### Brief 1:
From the court excerpt, list every verb that states what a court did.
### Brief 2:
According to the court excerpt, on what basis did the district court dismiss the claims?

** Extract provided follows **

The district court dismissed the claims on the basis of Cusano’s lack of standing because
of his alleged failure to schedule in his bankruptcy his copyright and entitlement to
royalties in the songs he composed.

        On appeal, the court determined that the “question of ownership turns on the
validity and effect of Cusano’s listing of his ‘songrights’ as an asset in his bankruptcy
schedules.” The court found that Cusano did, in fact, own the assets because the
disclosure Cusano made “was not so defective that it would forestall a proper
investigation of the asset.”

** End of Extract provided **
** Extracted entries follows **

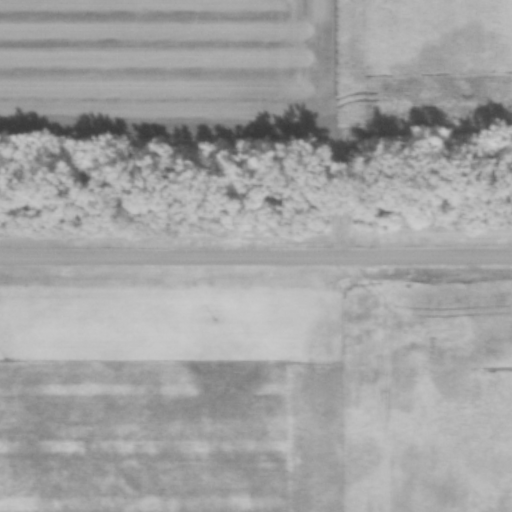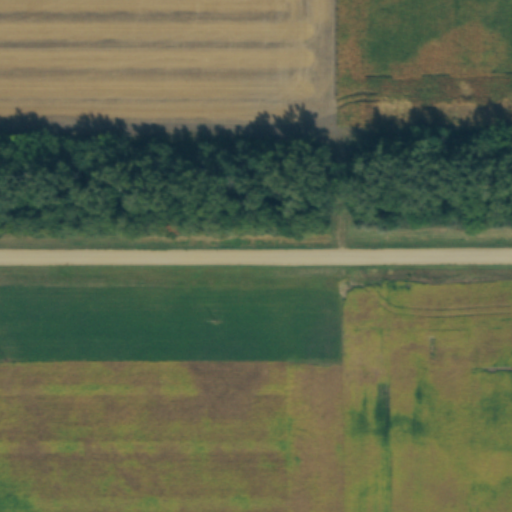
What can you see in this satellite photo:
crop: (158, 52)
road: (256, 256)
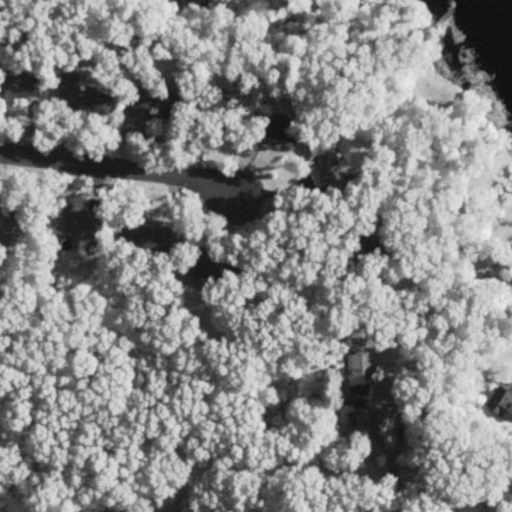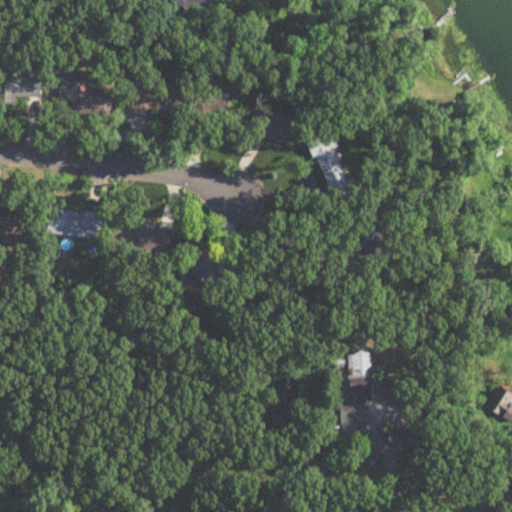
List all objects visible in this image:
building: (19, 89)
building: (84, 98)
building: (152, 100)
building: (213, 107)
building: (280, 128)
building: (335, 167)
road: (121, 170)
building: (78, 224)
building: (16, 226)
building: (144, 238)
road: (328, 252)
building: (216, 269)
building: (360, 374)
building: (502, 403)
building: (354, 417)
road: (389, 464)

** End of Extracted entries **

### Answer box 1:
dismissed, determined, found

### Answer box 2:
Cusano's lack of standing, because of his alleged failure to schedule his copyright and entitlement to royalties in his bankruptcy.